We can omit the argument in the call if that argument is an Optional Argument Every Optional Argument has its own default value It will take default value if we do not supply the value A default value of a Optional Argument must be a

1. Constant expression.
2. Must be a value type such as enum or struct.
3. Must be an expression of the form default(valueType)

It must be set at the end of parameter list

Method parameters with default values:

public void ExampleMethod(int required, string optValue = "test", int optNum = 42)
{
    //...
}

As said by MSDN, A named argument ,

Enables you to pass the argument to the function by associating the parameter’s name No needs for remembering the parameters position that we are not aware of always. No need to look the order of the parameters in the parameters list of called function. We can specify parameter for each arguments by its name.

Named arguments:

// required = 3, optValue = "test", optNum = 4
ExampleMethod(3, optNum: 4);
// required = 2, optValue = "foo", optNum = 42
ExampleMethod(2, optValue: "foo");
// required = 6, optValue = "bar", optNum = 1
ExampleMethod(optNum: 1, optValue: "bar", required: 6);

Limitation of using a Named Argument

Named argument specification must appear after all fixed arguments have been specified.

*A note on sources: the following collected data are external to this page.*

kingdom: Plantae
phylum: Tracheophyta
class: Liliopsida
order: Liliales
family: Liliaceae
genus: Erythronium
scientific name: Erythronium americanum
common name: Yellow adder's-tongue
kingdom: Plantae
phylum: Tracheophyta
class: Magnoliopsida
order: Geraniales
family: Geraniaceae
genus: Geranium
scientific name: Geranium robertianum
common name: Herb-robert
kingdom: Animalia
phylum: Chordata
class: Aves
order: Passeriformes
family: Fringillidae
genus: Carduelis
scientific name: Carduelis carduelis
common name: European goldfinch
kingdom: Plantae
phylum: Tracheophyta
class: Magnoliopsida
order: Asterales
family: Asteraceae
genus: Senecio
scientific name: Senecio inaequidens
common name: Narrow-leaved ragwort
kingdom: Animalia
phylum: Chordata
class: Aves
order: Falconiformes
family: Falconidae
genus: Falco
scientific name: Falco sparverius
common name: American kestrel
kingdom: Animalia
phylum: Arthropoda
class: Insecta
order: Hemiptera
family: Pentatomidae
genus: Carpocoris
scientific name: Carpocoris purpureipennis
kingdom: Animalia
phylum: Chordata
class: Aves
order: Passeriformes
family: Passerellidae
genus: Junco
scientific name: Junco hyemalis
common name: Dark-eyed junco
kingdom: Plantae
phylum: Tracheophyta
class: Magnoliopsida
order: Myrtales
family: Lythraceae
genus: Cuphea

If you use a named argument before a fixed argument you will get a compile time error as follows.

Named argument specification must appear after all fixed arguments have been specified

Generic interfaces and delegates can have their type parameters marked as covariant or contravariant using the out and in keywords respectively. These declarations are then respected for type conversions, both implicit and explicit, and both compile time and run time.

For example, the existing interface IEnumerable<T> has been redefined as being covariant:

interface IEnumerable<out T>
{
    IEnumerator<T> GetEnumerator();
}

The existing interface IComparer has been redefined as being contravariant:

public interface IComparer<in T>
{
    int Compare(T x, T y);
}

The ref keyword for callers of methods is now optional when calling into methods supplied by COM interfaces. Given a COM method with the signature

void Increment(ref int x);

the invocation can now be written as either

Increment(0); // no need for "ref" or a place holder variable any more

A new pseudo-type dynamic is introduced into the C# type system. It is treated as System.Object, but in addition, any member access (method call, field, property, or indexer access, or a delegate invocation) or application of an operator on a value of such type is permitted without any type checking, and its resolution is postponed until run-time. This is known as duck typing or late binding. For example:

// Returns the value of Length property or field of any object
int GetLength(dynamic obj)
{
    return obj.Length;
}
  
GetLength("Hello, world");        // a string has a Length property,
GetLength(new int[] { 1, 2, 3 }); // and so does an array,
GetLength(42);                    // but not an integer - an exception will be thrown
                                  // in GetLength method at run-time

In this case, dynamic type is used to avoid more verbose Reflection. It still uses Reflection under the hood, but it's usually faster thanks to caching.

This feature is primarily targeted at interoperability with dynamic languages.

// Initialize the engine and execute a file
var runtime = ScriptRuntime.CreateFromConfiguration();
dynamic globals = runtime.Globals;
runtime.ExecuteFile("Calc.rb");

// Use Calc type from Ruby
dynamic calc = globals.Calc.@new();
calc.valueA = 1337;
calc.valueB = 666;
dynamic answer = calc.Calculate();

Dynamic type has applications even in mostly statically typed code, for example it makes double dispatch posible without implementing Visitor pattern.